SACRAMENTO — Plastic pipe can be used to carry drinking water into new homes and apartments without threat to health or fire safety, a state report has concluded.
A preliminary environmental impact report (EIR) found "no unavoidable significant adverse effects" from substituting plastic for copper, cast iron or galvanized steel in hot and cold water lines in residential buildings.
Concern about the use of plastic piping centers on possible threats to public health from chemicals used in the plastic, pipe-joining material, or in the surrounding soil, which may be contaminated, and on how it may affect plumbers using the material who are exposed to fire or smoke.
The studies found that a few chemicals from plastic pipe and solvent cements leach into the drinking water, but to negligible degrees which are thought to pose no health risk.
Currently, plastic pipe is not allowed to carry water inside dwellings, and only two types--polyvinyl chloride and polyethylene--are allowed for cold water outside a dwelling.
Three other types are permitted for use as drain, waste and vent pipes in structures of two stories or less: polyvinyl chloride, acrylonitrile-butadiene-styrene, and chlorinated polyvinyl chloride.
Plumbing Code Changes
The California Department of Housing and Community Development is considering allowing plastic pipe to conform with changes in the Uniform Plumbing Code, which permits plastic pipe substitution for copper or galvanized iron pipe used to carry hot and cold water in residential buildings.

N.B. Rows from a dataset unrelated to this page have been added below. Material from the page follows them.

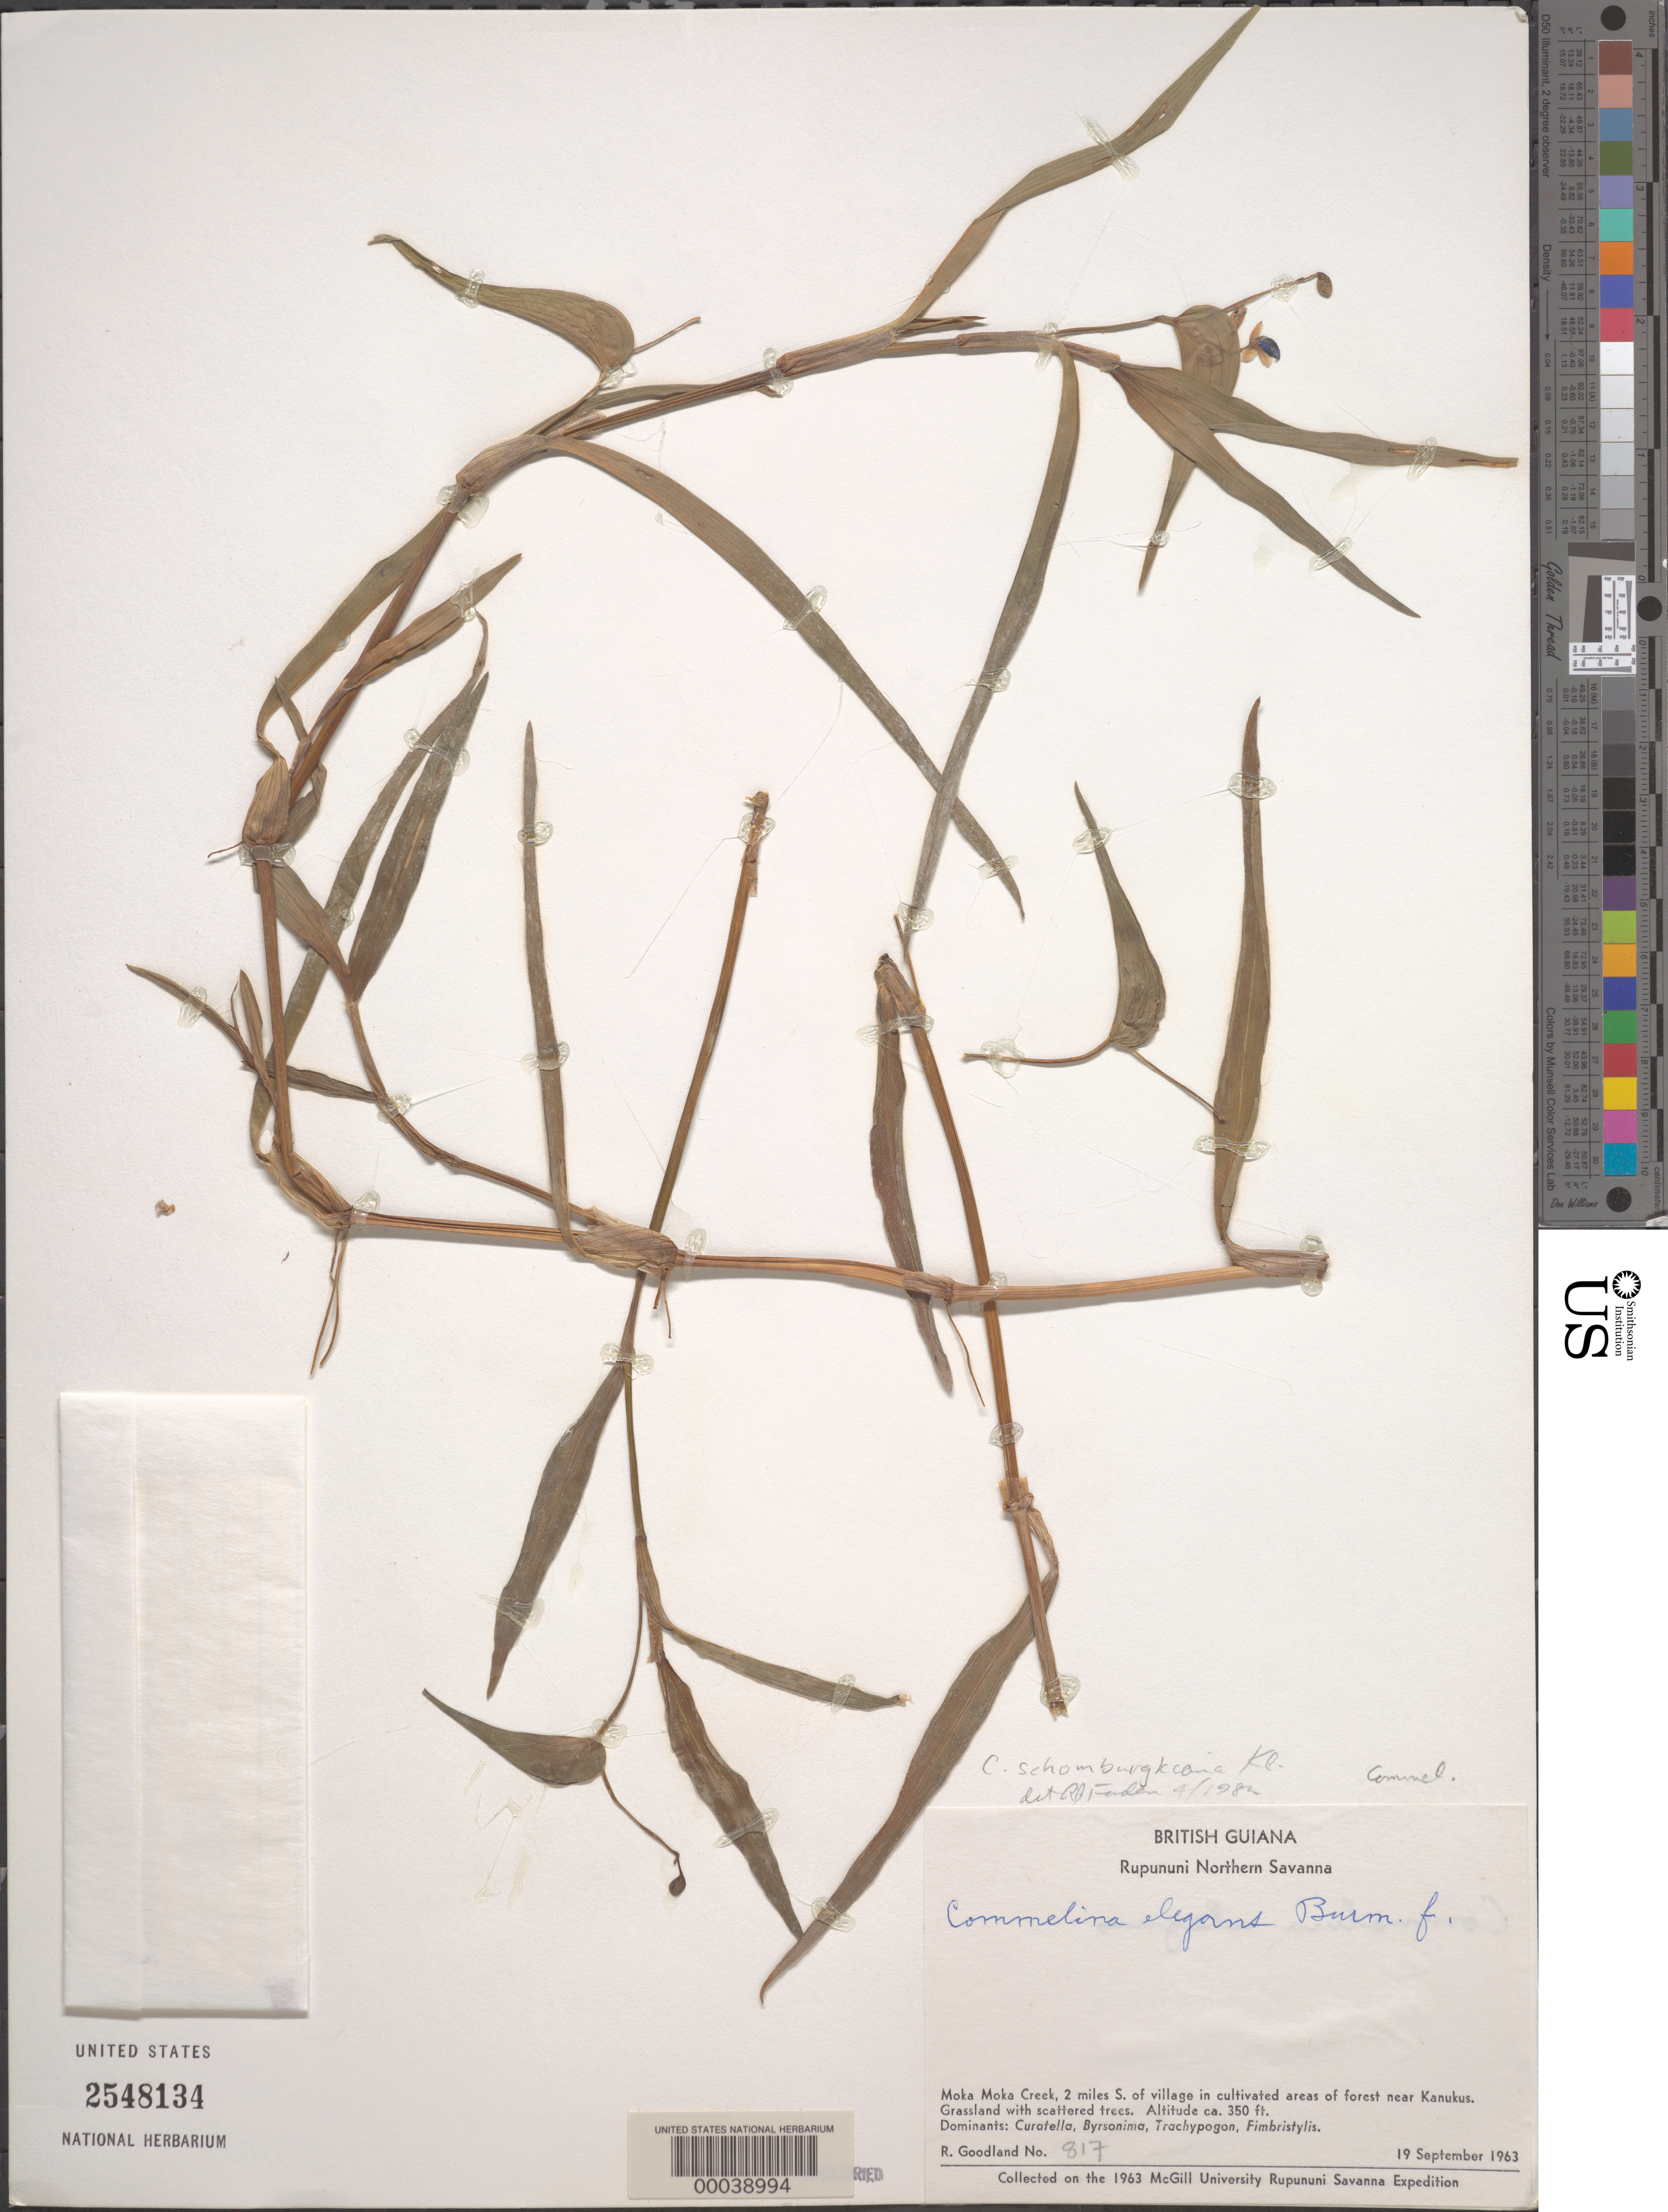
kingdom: Plantae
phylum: Tracheophyta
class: Liliopsida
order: Commelinales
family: Commelinaceae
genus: Commelina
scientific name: Commelina schomburgkiana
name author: Klotzsch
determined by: Faden, Robert B., (US), Smithsonian Institution - National Museum of Natural History (UNITED STATES)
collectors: R. Goodland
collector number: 817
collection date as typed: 19 Sep 1963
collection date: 1963-09-19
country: Guyana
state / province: E. Berbice-Corentyne / Potaro-Siparuni / U. Takutu-U. Essequibo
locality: Moka Moka Creek, near Kanukus, (former) Rupununi Dist.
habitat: Grassland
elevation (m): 107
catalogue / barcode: US 2548134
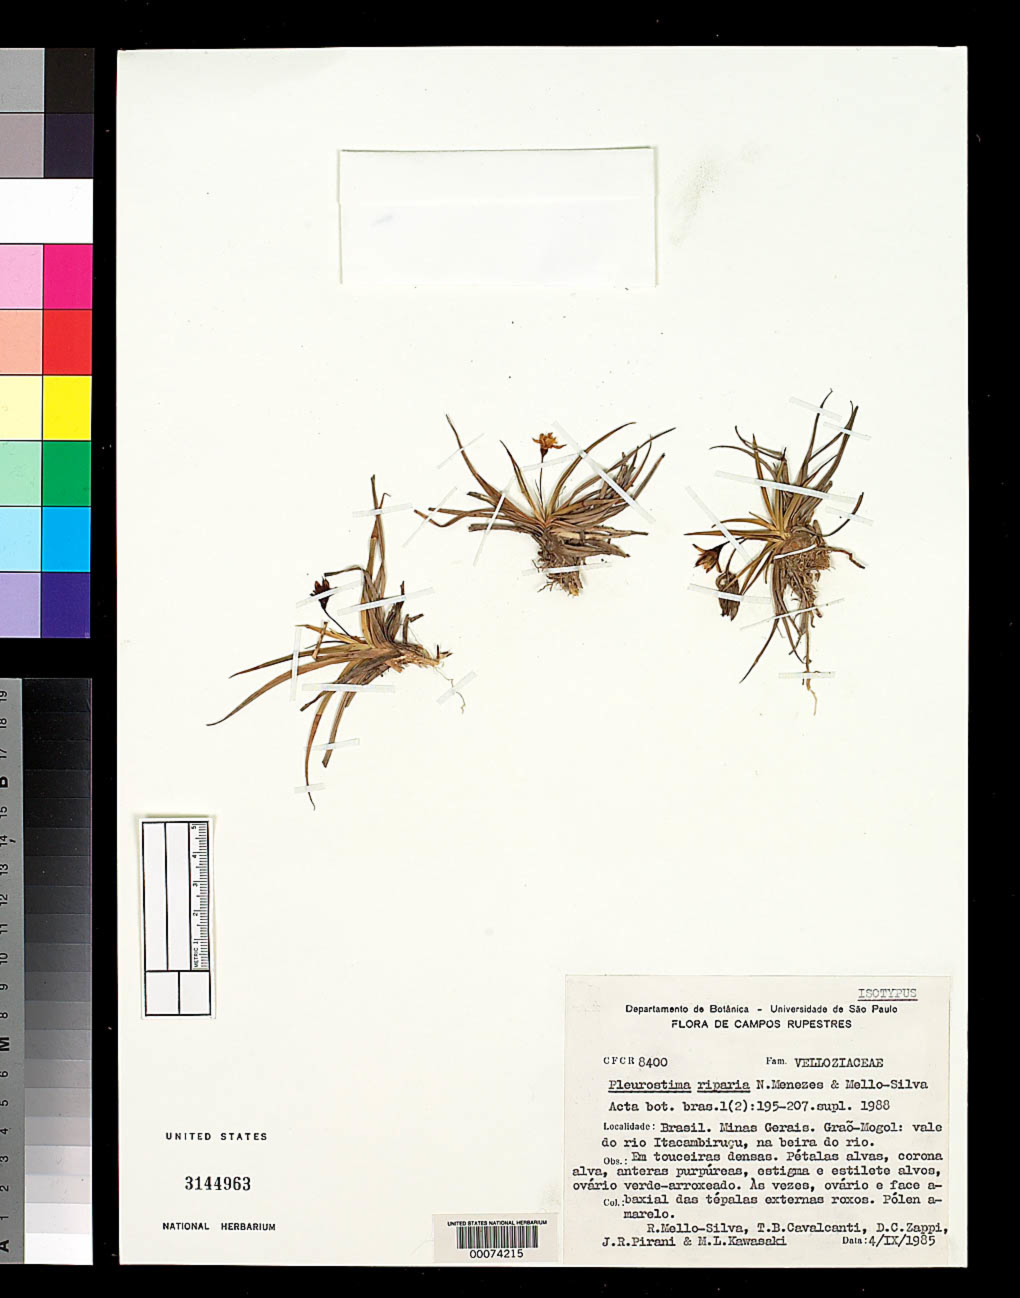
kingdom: Plantae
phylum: Tracheophyta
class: Liliopsida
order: Pandanales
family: Velloziaceae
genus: Pleurostima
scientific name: Pleurostima riparia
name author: N.L. Menezes & Mello-Silva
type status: Isotype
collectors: R. Mello-Silva, T. B. Cavalcanti, D. Zappi, J. R. Pirani & T. B. Kawasaki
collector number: CFCR 8400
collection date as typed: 04 Sep 1985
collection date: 1985-09-04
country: Brazil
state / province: Minas Gerais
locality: Grao Mogol, vale do Rio Itacambirucu, Na beira Dorio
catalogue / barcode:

The EIR also found no significant adverse effects of plastic piping on housing prices, pipe manufacturing and plumbing employment, or on energy consumed in pipe manufacturing.
The agency is seeking public comment on the EIR for the next two months, at hearings in Los Angeles Sept. 26 and in Oakland on Sept. 27.
After the hearings, a final EIR will be prepared.
In two studies commissioned by the housing department, UC Berkeley analyzed chemicals that might be released by plastic pipe into drinking water, and the California Department of Health Services studied plumbers' exposure to chemicals used to assemble plastic pipe.
Plumbers installing the pipe would be safe unless they drank large quantities from an unwashed pipe.
Safety aspects of using plastic pipe were unclear, since plastic pipe was thought to decrease injuries from lifting and burns, but cause more hurried work by less trained individuals.
Studies of the effects of exposure to solvents and susceptibility to fire produced no conclusions indicating significant risk or danger.
If the changes are adopted at the state level, local jurisdictions also likely would seek similar changes in their codes.